In the letter, members of UCU Bristol Branch expressed their disappointment at the University management for not joining other universities in making a public statement to restart negotiations with University College Employers Association (UCEA) in the ongoing pay and conditions dispute.

UCU Bristol sent a letter to the Vice-Chancellor urging to 'settle,not escalate' the dispute - Milan Perera

In a survey carried out by UCEA, 70 of the 144 institutions it represents responded how graduations were being affected by the Marking and Assessment Boycott (MAB). According to the survey, 50 universities said fewer than 2 per cent of students would be unable to graduate due to the marking boycott.

However, Jenny Sherrard, head of policy at UCU, accused UCEA of ‘trying to downplay the impact’ of the boycott. Jo Grady, General Secretary of UCU pointed out that the figures shown by UCEA account for less than half of the universities hit by the industrial action.

The Extraordinary Senate meeting on June 19 upheld the temporary academic regulations for summer 2023 - Milan Perera

UCU Bristol pointed out the need to adopt far-reaching measures to address the concerns raised by its membership to avoid annual industrial action:

‘Bristol UCU and the University of Bristol leadership should be as one: acknowledging that staff deserve to be paid more; that universities need money to be able to do so; that longer-term thinking about pay is needed.’

UCU Bristol branch expressed its disappointment at the temporary academic regulations that came in to force from May 11 as a contingency measure against the marking boycott. In the letter, UCU Bristol accused the University of ‘academic vandalism’:

‘We find the University of Bristol, or rather University management, the Industrial Action Task Force, and their willing managerial acolytes engaging and devoting their time and energy to an unprecedented act of academic vandalism in their current awarding and progressing of undergraduate and postgraduate ‘degrees’.’

UCU Bristol further reiterated that it will not flinch from publicising ‘every outrage’ of the contingency measures unless the current dispute is resolved promptly:

‘Unless our Bristol temporary academic regulations are revoked, and unless the University mitigates its approach to punitive pay docking, our branch will not flinch from publicising every ‘outrage’, every exam board cancelled at the last minute, every parent exam board’s oligarchic overruling of the board below,... every skewing of a final classification because of the non-counting of marks affected by industrial action, every degree that is not a degree.’

The new offer extended by the University management includes capping the number of days that the University withholds pay for staff who have not yet provided marks to ten days at 50 per cent from April 20 to June 19.

The letter came a day after the Representatives and the Branch Executive Committee of UCU Bristol met on Tuesday, June 27 to discuss whether the fresh offer by the University is sufficient to suspend the local dispute and call off further strike action before September.
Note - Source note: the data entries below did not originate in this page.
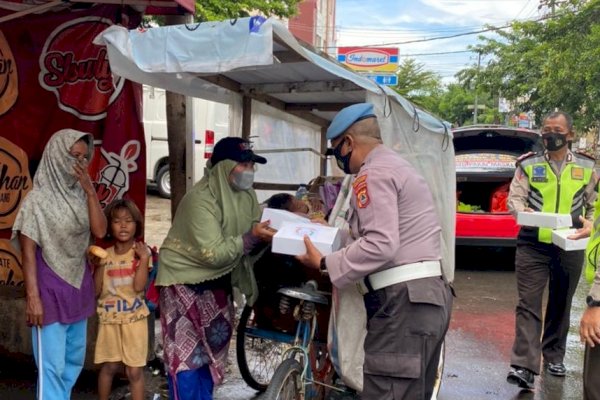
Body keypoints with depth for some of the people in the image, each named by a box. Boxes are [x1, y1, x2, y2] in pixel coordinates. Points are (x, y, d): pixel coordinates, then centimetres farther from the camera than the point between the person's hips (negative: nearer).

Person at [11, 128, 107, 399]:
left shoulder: (79, 194, 3)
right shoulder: (38, 199, -12)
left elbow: (100, 231, -6)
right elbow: (28, 252, -12)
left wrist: (90, 190, -13)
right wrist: (33, 297, -15)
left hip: (79, 285, 6)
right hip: (50, 289, -6)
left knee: (75, 359, 17)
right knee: (52, 365, 0)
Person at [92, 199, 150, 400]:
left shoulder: (142, 252, -5)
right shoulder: (105, 254, 2)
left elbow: (139, 286, -16)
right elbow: (96, 291, 1)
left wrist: (144, 258, -19)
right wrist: (98, 265, -9)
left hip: (134, 317, -2)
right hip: (109, 317, 3)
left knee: (135, 370, 3)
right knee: (109, 366, 13)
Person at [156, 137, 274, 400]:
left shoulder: (247, 196, -1)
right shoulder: (200, 199, -24)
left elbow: (252, 241, -1)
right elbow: (213, 253, -28)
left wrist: (269, 235, -21)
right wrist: (251, 237, -35)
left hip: (218, 282, 7)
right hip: (186, 282, -7)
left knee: (211, 351, 14)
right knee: (187, 356, -4)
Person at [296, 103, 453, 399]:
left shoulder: (373, 174, -10)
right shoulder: (397, 165, 22)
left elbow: (380, 246, -21)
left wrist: (325, 264, -11)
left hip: (404, 301, -11)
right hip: (429, 295, 11)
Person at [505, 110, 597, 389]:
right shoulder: (529, 165, 3)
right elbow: (514, 197, -3)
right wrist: (524, 212, -23)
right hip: (533, 245, -2)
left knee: (561, 305, 14)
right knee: (529, 304, -8)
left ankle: (554, 356, 31)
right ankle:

Speaking exclusively to Epigram, A University of Bristol spokesperson said:

‘We have written to UCU to acknowledge yesterday’s (June 28) email, saying we would be very happy to discuss this at our next meeting with them or to schedule an additional meeting.

‘As previously reported by Epigram we have already moderated our approach to pay docking and this has been communicated to UCU members.

‘In addition, last week’s special meeting of Senate did not support the request to revoke the temporary regulations introduced to help examination boards make sound and robust decisions that will maintain the quality and high standards associated with a Bristol degree.’